Теперь он стоял совсем близко. Чудовищно высокий, около
шести с половиной футов – точнее она определить не могла Однако, несмотря на
столь большой рост, он выглядел изящным, как будто слепленным из очень тонкого
материала Первое, что бросилось Гиффорд в глаза, – это его лобная кость,
которая сильно выдавалась вперед.
– Так что же ты собираешься делать? – повторил он
свой вопрос, который прозвучал без всякого раздражения, едва ли не по-детски
простодушно.
– Сотворить крестное знамение! – ответила она
хриплым шепотом.
И, высвобождаясь из его хватки, она конвульсивным движением
перекрестилась, про себя несколько раз повторив: «Во имя Отца, и Сына, и
Святого Духа…» Немного успокоившись, она вновь обратила взор на незнакомца и на
сей раз увидела его вполне отчетливо.
– Вы не Лэшер, – сказала она Последнее слово,
казалось, растворилось у нее прямо на языке. – Вы обыкновенный человек.

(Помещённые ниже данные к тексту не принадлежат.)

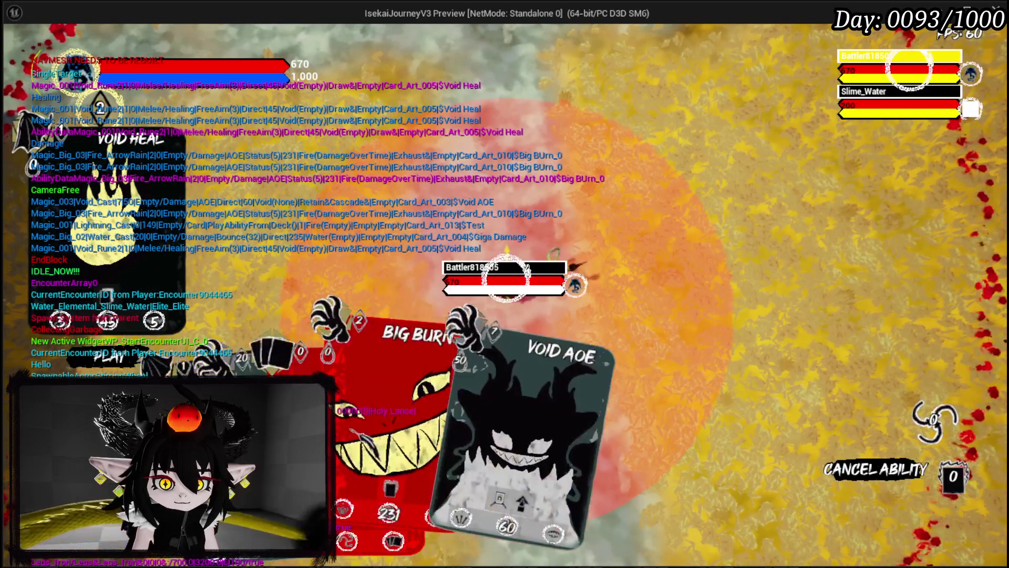
{"action": "scroll", "coordinate": [725, 314], "scroll_direction": "up", "scroll_amount": 3}
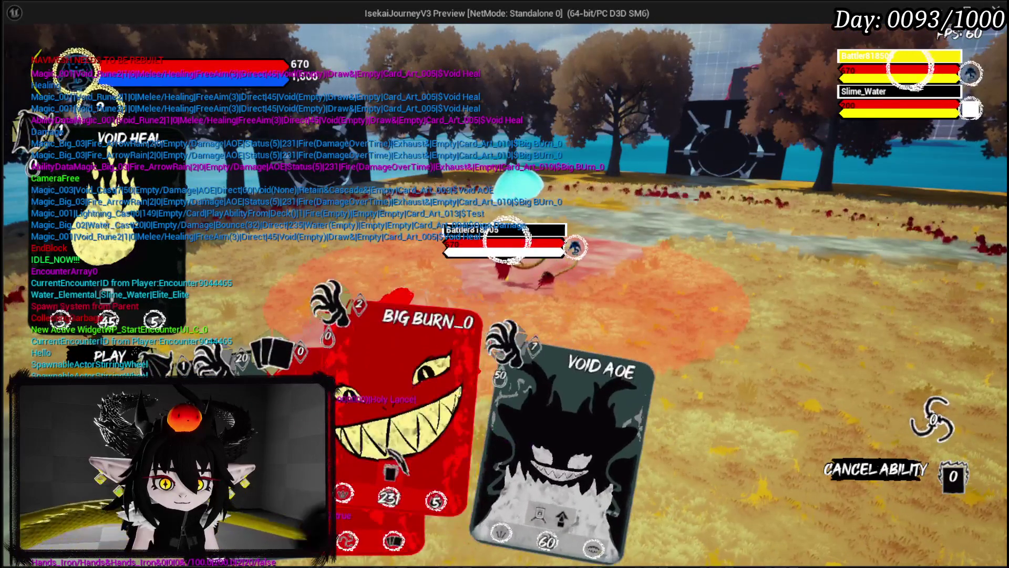
{"action": "left_click", "coordinate": [678, 387]}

Просто мужчина, который стоит здесь, в моей комнате.
– Я Лэшер, – мягко произнес он, словно стараясь
защитить ее от грубого действия, которое производили на нее эти слова. – Я
Лэшер, и теперь у меня есть плоть. И я вернулся, моя прекрасная ведьма
Мэйфейр. – У него было прекрасное произношение, он говорил очень
отчетливо, хотя и достаточно быстро. – Да, я теперь человек. Сотворенный
из плоти и крови, моя ненаглядная колдунья. Если ты порежешь меня, потечет
кровь. А поцелуешь меня – это лишь усилит мою страсть. Хочешь попробовать?
Она опять ощутила некое раздвоение сознания. К сожалению, к
страху невозможно привыкнуть; он не может состариться и даже не поддается
дрессировке. Когда человека напугают до смерти, он, к своему счастью, теряет сознание.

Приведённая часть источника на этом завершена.